Hands quicker than eyes when it comes to screening

That fleeting moment of regret between clicking the wrong icon and seeing an unwanted web page pop onto the screen could make a huge difference in improving the accuracy of visual searches in medicine and homeland security.

Visual screening is critical to such things as early cancer diagnosis and airport security, but paradoxically the more rare the object being searched for becomes, the lower the screeners' accuracy in finding it when it is there.
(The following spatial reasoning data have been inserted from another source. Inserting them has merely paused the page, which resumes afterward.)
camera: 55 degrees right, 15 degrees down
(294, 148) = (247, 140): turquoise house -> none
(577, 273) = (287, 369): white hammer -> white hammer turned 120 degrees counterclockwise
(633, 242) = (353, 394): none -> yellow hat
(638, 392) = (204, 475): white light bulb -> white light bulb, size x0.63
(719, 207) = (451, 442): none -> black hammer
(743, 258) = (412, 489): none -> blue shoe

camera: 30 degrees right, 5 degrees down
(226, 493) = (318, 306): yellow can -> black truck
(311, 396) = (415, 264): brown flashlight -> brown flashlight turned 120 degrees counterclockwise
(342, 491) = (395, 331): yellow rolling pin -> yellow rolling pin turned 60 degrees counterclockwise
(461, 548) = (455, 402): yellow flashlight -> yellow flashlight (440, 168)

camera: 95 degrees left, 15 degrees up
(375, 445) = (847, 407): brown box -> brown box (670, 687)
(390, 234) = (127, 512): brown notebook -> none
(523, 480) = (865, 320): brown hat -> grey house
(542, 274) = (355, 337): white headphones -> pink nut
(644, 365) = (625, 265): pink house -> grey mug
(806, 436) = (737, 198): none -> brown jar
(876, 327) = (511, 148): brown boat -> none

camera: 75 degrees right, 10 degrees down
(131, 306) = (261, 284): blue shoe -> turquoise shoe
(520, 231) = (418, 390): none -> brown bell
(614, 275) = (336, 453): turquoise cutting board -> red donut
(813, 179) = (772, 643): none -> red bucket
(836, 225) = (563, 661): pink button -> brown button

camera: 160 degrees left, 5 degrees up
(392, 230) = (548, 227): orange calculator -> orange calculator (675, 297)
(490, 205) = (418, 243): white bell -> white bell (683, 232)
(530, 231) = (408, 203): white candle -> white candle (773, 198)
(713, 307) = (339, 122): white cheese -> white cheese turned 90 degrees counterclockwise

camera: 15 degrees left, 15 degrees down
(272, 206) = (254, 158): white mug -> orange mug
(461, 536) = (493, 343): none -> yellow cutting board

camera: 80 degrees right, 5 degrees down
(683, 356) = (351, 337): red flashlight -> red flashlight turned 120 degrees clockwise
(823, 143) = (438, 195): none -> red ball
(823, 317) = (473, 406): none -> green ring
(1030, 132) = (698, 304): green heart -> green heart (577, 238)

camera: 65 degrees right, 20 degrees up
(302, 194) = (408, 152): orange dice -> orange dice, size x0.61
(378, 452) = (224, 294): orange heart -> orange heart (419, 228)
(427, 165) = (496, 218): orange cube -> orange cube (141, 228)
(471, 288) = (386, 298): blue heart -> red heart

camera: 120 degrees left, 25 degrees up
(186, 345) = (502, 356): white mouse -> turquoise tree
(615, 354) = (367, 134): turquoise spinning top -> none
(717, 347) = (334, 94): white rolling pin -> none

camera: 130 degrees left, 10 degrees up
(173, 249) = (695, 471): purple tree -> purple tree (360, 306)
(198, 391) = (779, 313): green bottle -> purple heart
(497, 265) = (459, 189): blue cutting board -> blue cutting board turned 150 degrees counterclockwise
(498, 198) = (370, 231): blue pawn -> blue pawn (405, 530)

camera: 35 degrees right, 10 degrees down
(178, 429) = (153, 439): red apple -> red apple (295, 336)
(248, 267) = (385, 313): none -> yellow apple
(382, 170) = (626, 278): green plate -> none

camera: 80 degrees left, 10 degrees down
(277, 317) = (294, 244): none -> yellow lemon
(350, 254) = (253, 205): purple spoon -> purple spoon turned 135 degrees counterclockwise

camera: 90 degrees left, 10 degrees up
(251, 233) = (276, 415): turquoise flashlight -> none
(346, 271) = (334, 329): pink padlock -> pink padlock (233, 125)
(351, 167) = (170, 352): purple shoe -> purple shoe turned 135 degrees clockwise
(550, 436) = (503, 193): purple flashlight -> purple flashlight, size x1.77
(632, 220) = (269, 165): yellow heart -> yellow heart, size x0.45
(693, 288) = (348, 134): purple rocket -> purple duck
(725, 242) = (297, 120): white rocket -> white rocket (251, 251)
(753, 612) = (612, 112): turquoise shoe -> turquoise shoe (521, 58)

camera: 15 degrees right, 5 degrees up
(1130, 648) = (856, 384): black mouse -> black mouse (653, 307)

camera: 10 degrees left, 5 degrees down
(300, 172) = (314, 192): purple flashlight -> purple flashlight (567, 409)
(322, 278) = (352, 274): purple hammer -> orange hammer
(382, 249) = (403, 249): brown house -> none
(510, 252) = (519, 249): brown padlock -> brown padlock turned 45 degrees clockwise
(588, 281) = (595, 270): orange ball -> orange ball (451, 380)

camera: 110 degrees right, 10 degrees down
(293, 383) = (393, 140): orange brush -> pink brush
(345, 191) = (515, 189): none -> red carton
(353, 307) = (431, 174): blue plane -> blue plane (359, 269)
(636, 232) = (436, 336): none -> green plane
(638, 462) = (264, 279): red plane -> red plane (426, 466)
Screeners also tend to respond more quickly when the targets become more rare.

“Even though they're not under time pressure, people tend to hurry,” said Stephen Mitroff, an assistant professor of psychology and neuroscience at Duke University. “They get used to not seeing anything and they're just hitting that key over and over.”

When people are asked to search for an item that will appear only once in 100 images, they might miss as many as a third of the objects they're supposed to be finding. Studies of radiologists looking at images to find cancer have shown similar error rates.

But those error rates fall by more than half if test subjects are given the opportunity to immediately reconsider and correct their choices, according to a new study by Mitroff and Duke graduate student Mathias Fleck that appears in the November issue of the journal Psychological Science.

“The high error rate in studies of rare targets appears to come from what we call execution errors – the observers did notice the target, but they responded too quickly,” Fleck said. The sensation should be familiar to most web- and channel-surfers.

But that's not all there is to it, Fleck added. Studies that tracked the eye movements of trained radiologists found their gaze tended to linger longer on a trouble spot in an image, even when the radiologist went on to say the picture was clear. Their visual system partially picked up on the problem, but the viewer ultimately didn't recognize the target, Fleck said. So, rare-target errors are both in perception and action.

Each issue should be dealt with separately to improve airport security and cancer screening, Mitroff and Fleck recommend. Perhaps moving the airport screener to a spot where somewhere where the screeners can't feel the unconscious time pressure of seeing a long line of travelers would help.

The next phase of the Duke research will compare experienced video game players against non-gamers in visual searching tasks. Fleck's hunch is that the gamers, who spend a lot of time coordinating their hand movements with visual decisions, have a higher accuracy rate at the search-and-click tests. Whether their improved accuracy comes from being able to see faster or to click slower remains to be seen.